第65話 事態の収束を測りつつ、反省会を開く件



 思ったより重傷を負っていたコロ助だが、紗良の素早い救助活動により何とか意識は戻っていた。ツグミと姫香も同じく、紗良のスキルで自力で立てる程には既に回復しており。

 さすがに香多奈も半泣きで、シルバーウルフの落としたアイテムを拾うまでには至ってない。代わりにそれはルルンバちゃんが回収、ちなみに魔石はテニスボールサイズだった。

 それからオーブ珠と強化の巻物、後は立派な銀毛の毛皮も落ちていた。


 ドロップ品が4つとか、実は初めてかも知れない。手強い中ボスでも、3つが限界だった気がする。それはともかく、慌しく帰還の準備を始める護人。

 レイジーも地味にダメージを負っていて、いまはその手当を紗良がしている最中だ。銀狼に転がされてたルルンバちゃんは、何とか無事だった様子。

 これなら帰りの、運搬役を担って貰えそう。


「姫香、帰りはルルンバちゃんに乗せて貰いなさい。
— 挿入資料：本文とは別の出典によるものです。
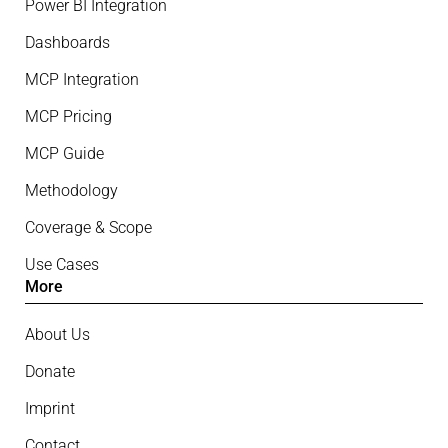
Power BI Integration
Dashboards
MCP Integration
MCP Pricing
MCP Guide
Methodology
Coverage & Scope
Use Cases
More
About Us
Donate
Imprint
Contact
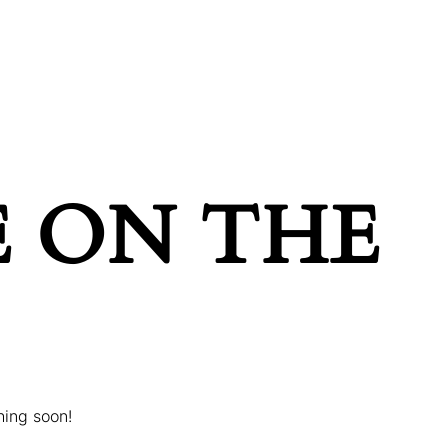
POINTMENT
GIFT CARDS
E ON THE
hing soon!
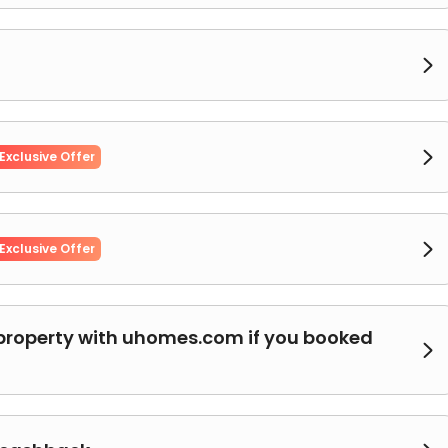


Exclusive Offer

Exclusive Offer
property with uhomes.com if you booked

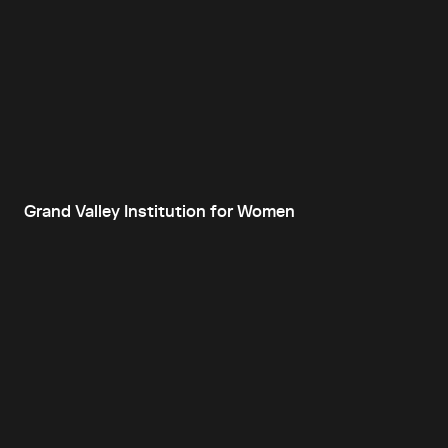
Grand Valley Institution for Women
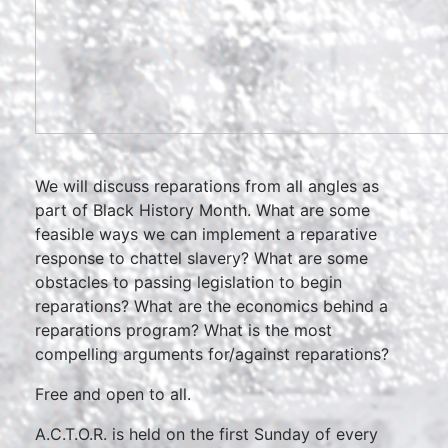
We will discuss reparations from all angles as
part of Black History Month. What are some
feasible ways we can implement a reparative
response to chattel slavery? What are some
obstacles to passing legislation to begin
reparations? What are the economics behind a
reparations program? What is the most
compelling arguments for/against reparations?
Free and open to all.
A.C.T.O.R. is held on the first Sunday of every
気分が悪いとか無いかい、頭を打ったんだろう?」

「紗良姉さんに治療して貰ったし、私は平気だよ……私より、重傷だったコロ助を乗せてあげよう。物凄く強い敵だったね、本当に酷い目に遭ったなぁ。

 チビ魔人の言葉なんて、全く当てにならないって分かったよ!」


 全くその通りだ、名指しされた当人は物凄く反省してる素振りだけれど。妖精ちゃんにも怒られたようで、今は荷物運びでも何でもしますと香多奈に貼り付いている。

 相談の結果、コロ助とツグミをルルンバちゃんに乗せて帰る事に。階段を上る際には、炎の魔人が2匹を担いで上がる約束で落ち着いて。

 こんな時には、馬力のある仲間がいるって心強い。


 帰りの道のりは静かで、まるで負け戦で逃げ帰っている風でもあった。これ程の負傷者が出た戦いは、割と初めてだったので仕方が無いかもだが。
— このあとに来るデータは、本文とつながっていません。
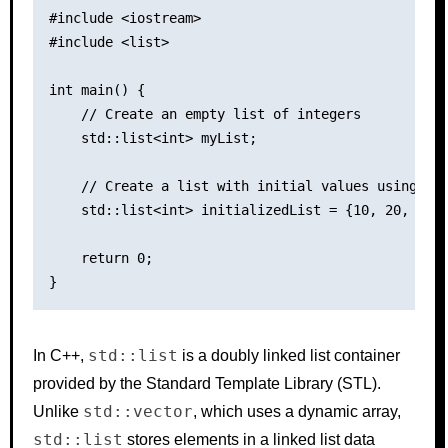
#include <iostream>

#include <list>

int main() {

    // Create an empty list of integers

    std::list<int> myList;

    // Create a list with initial values using ini
    std::list<int> initializedList = {10, 20, 30, 
    return 0;

std::list
In C++,
is a doubly linked list container
provided by the Standard Template Library (STL).
std::vector
Unlike
, which uses a dynamic array,
std::list
stores elements in a linked list data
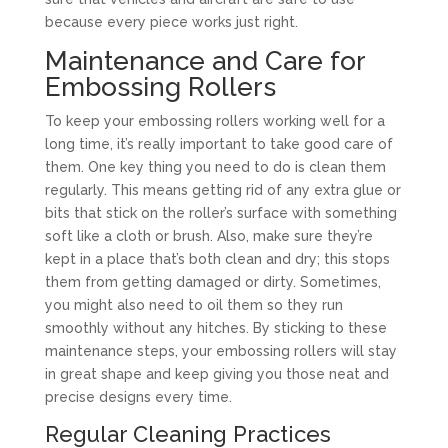
because every piece works just right.
Maintenance and Care for
Embossing Rollers
To keep your embossing rollers working well for a
long time, it’s really important to take good care of
them. One key thing you need to do is clean them
regularly. This means getting rid of any extra glue or
bits that stick on the roller’s surface with something
soft like a cloth or brush. Also, make sure they’re
kept in a place that’s both clean and dry; this stops
them from getting damaged or dirty. Sometimes,
you might also need to oil them so they run
smoothly without any hitches. By sticking to these
maintenance steps, your embossing rollers will stay
in great shape and keep giving you those neat and
precise designs every time.
Regular Cleaning Practices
 取り敢えずの最初の目的である、間引きは達成出来たのは有り難い限り。それに対する被害は多かったが、幸いコロ助もツグミも意識はしっかりしている感じで。

 香多奈の呼び掛けにも、尻尾を振って応えている。


 それを見て安堵の表情を浮かべる家族、本当に8層の戦いでは生きた心地がしなかった。叔父には強がりを言っていた姫香だが、実はまだ少し頭がクラクラする。

 もっと強くならなきゃと、内心で思いながら少女は家族と一緒に歩みを進める。その大切な家族のための力を欲す、純真な心の姫香である。護られているだけでは、永遠に子供から脱せない。

 少なくとも護人と対等のパートナーになる、それを目標に前を向く姫香だった。




 無事にダンジョンから脱した来栖家チーム、夕方近くの日差しに皆が目を細めて。どうなるのかなと思っていた炎の魔人も、普通にそのままの姿で辺りをキョロキョロと窺っている。

 母屋を目にした時には、思わず全員が安堵の表情に。取り敢えず今夜は、コロ助とツグミはリビングで看病しようかとの姫香の提案に。

 念の為に孝明先生も明日呼ぼうかと、護人も予備案を口にする。


「今日は一緒に寝てあげるね、コロ助……もう痛い所は無い? 明日は先生に来て貰えるからね、ツグミも一緒に診て貰おうね?」

「香多奈だけじゃ心配だから、今夜は私もここで寝ようかな……2匹とも重傷だったけど、多分HPのお陰で辛うじて内臓とかに損傷行かなかったんじゃないかな?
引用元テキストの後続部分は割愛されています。